After the slightly dragging and confounding three-issued storyline Scorpion Tango set in Argentina, I can finally go back to enjoying the Batman Incorporated series as the dynamic and thrilling visual adventure that it is. This issue was definitely the most action-packed and cinematic yet, and was once again magnificently illustrated by Chris Burnham. There are also more vital information and backstory revealed in this issue which has finally helped me in finding a more stable emotional investment with the scope of its story which is getting more complicated (yet more fascinating as well) by each issue.

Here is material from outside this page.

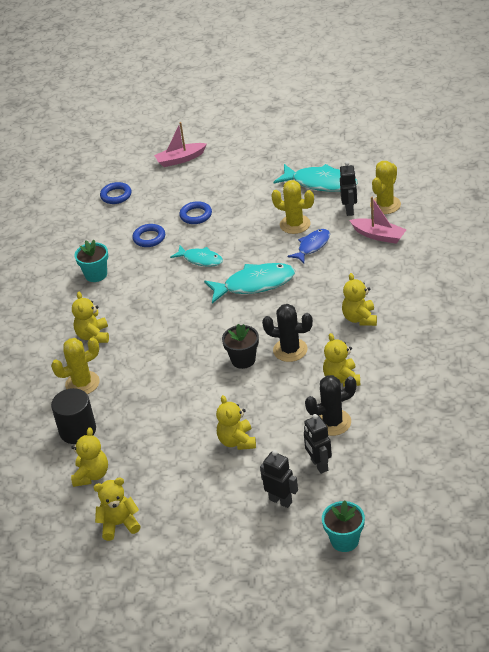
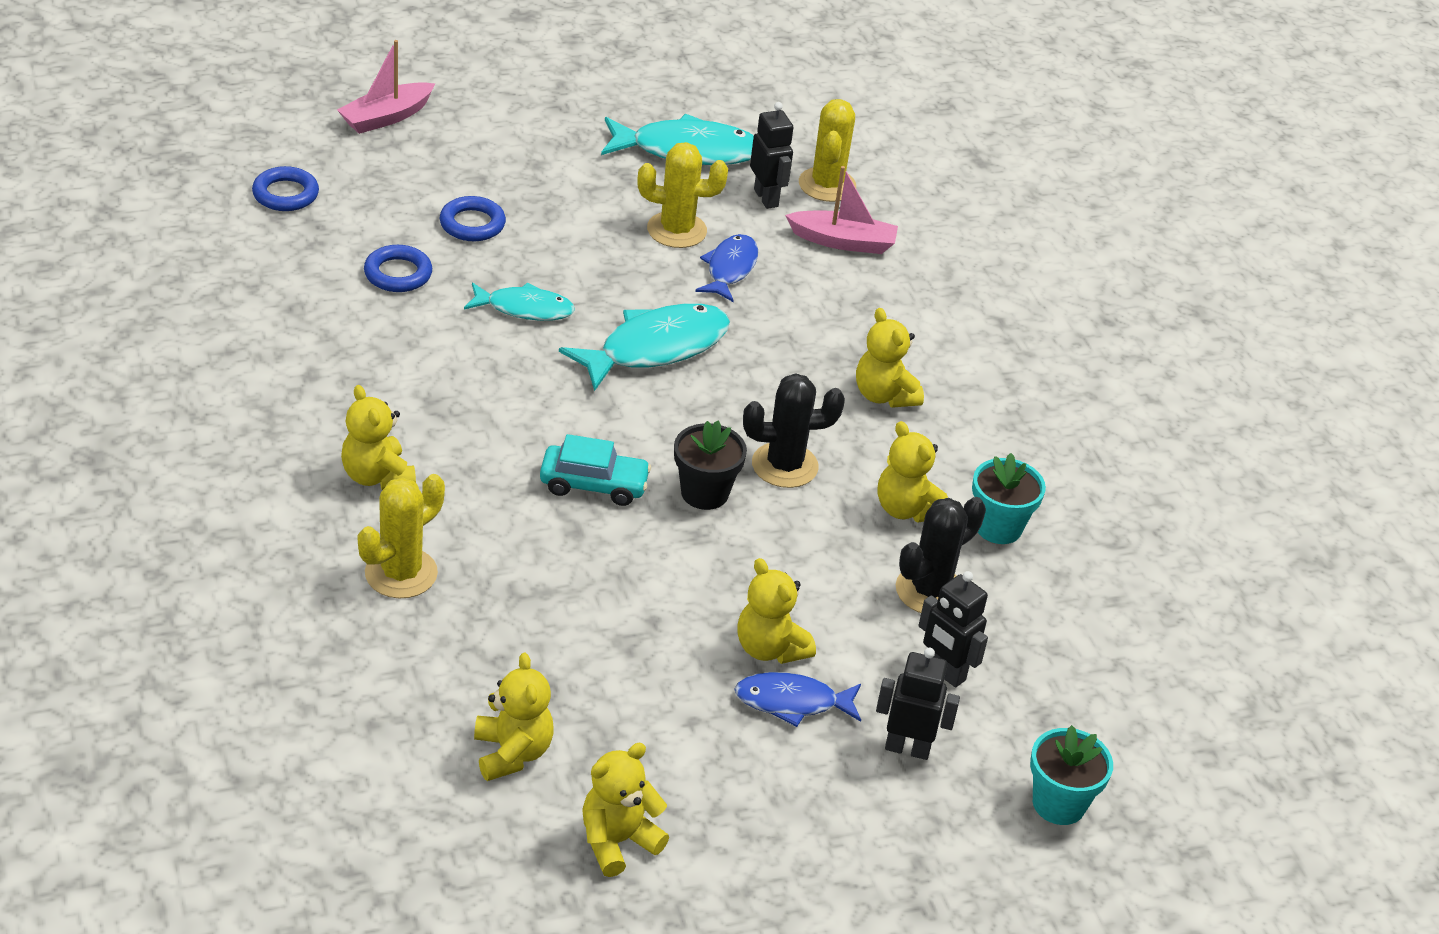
camera: 30 degrees left, 0 degrees up
black cylinder [51,388,96,444] -> none
turquoise flower pot [74,240,108,282] -> turquoise flower pot moved to [972,453,1046,544]
none -> turquoise car [540,434,651,506]
none -> blue fish [734,672,861,727]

First of all, the cinematic style of the panels and sequences present in this story managed to capture my attention readily and there was not a moment that I ever disengaged from what was before me from the very beginning to the last. That is an impressive feat that needs to be acknowledged. In the last three months, I reviewed a great deal of issues for three New 52 Batman titles and all of them have been amazing, but Grant Morrison's Batman Incorporated has an unmatched tonality when it comes to the delivery of its plot and action scenes. I don't think a Batman story could be written with such spirited narrative while still being lighthearted and insightful in all the right places. This isn't one of those dark and brooding stories that I've come to expect from my Batman material. This one is something that could even become a summer blockbuster superhero film with heart and guts. Sure, I was slightly disheartened when I arrived at a standstill in previous issues #3 and #4, but that seemed like a distant memory now, given the adrenaline and excitement that this issue had brought out from me.

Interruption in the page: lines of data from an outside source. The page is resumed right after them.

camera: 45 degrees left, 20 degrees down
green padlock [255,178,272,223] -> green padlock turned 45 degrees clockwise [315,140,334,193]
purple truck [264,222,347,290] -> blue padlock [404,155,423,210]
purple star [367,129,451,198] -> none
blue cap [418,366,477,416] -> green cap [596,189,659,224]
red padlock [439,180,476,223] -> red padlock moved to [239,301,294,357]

There are so many things going on here but none of them will confuse you for long. The trick is to stay focused (which, if you'r me, will prove to be the easiest task in the world, seeing as how completely engrossed I was the entire time) and fully aware of the new characters who will make their appearance here and there (both heroes and villains). The pacing is just superb, enabling readers to gasp for breath with the suspense but also take a huge gulp of it in between. As for the story, I wouldn't say this has any kind of emotional resonance that I latched into (that belonged to the issue that came after this) but the thrill of the chase and the discovery page after page definitely deserved the high rating that I'm giving this issue with.

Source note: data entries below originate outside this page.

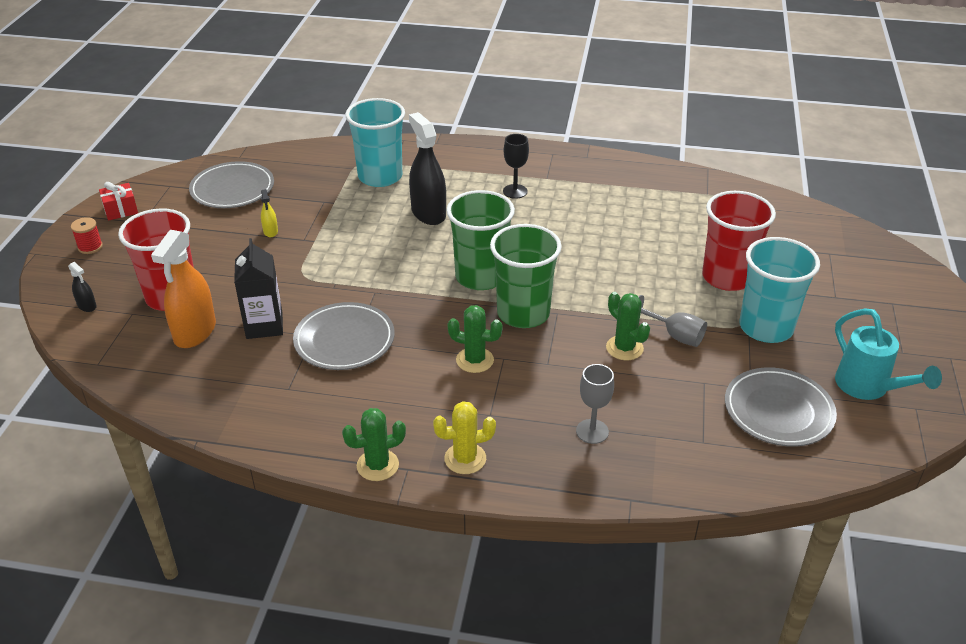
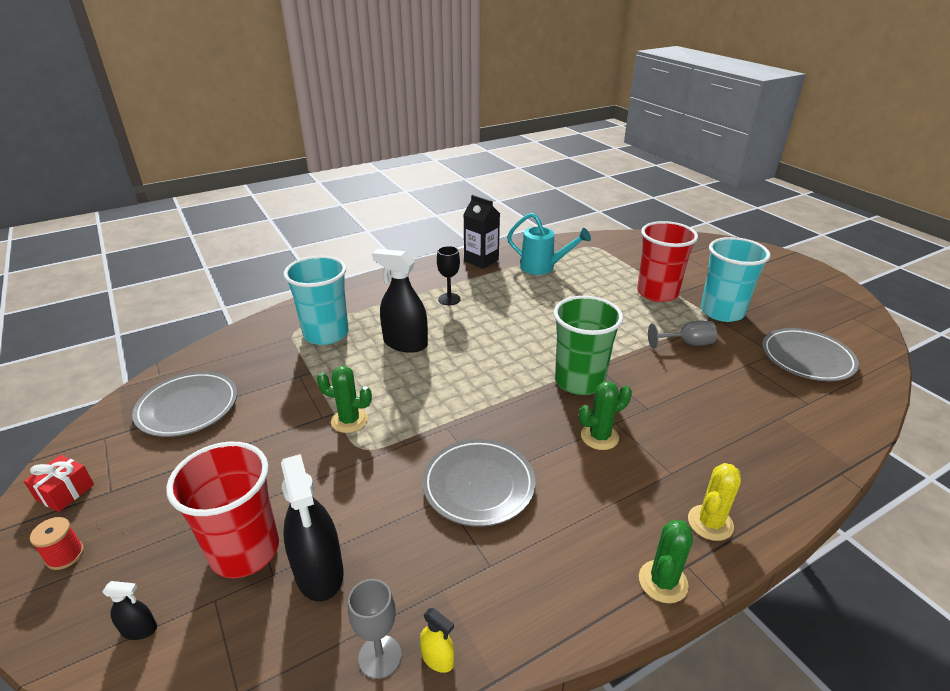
camera: 40 degrees left, 5 degrees down
orange spray bottle [151,230,216,348] -> black spray bottle [281,454,343,602]
black carton [234,238,283,339] -> black carton moved to [463,195,500,269]
yellow spray bottle [261,189,278,237] -> yellow spray bottle moved to [420,608,455,673]
green cup [446,190,515,290] -> none
grey goblet [576,364,614,444] -> grey goblet moved to [348,579,402,679]
green cactus [606,292,650,360] -> green cactus moved to [317,366,372,433]
turquoise watering can [835,308,942,400] -> turquoise watering can moved to [507,213,591,275]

I wouldn't discuss the story in detail anymore but I will say this: I think Grant Morrison knows how to utilize his premise (what if Batman decides to recruit vigilantes globally) and turn it over in its own hemisphere faster and more energized than any of us would expect. You can certainly feel that Morrison is playing the long game; his Bruce Wayne has a crusade that doesn't exclusively belong to Gotham City anymore. After the events in the Final Crisis where he witnessed a bleak future, Bruce is determined to do whatever it takes to stop that from taking shape while it's still early, and the first sign of a formidable threat known only as a collective mysterious organization known as the Leviathan has surely shown that the world needs Batman more than ever--and he's going to require an army behind him to take the fight to the evil monstrosity spreading across countries.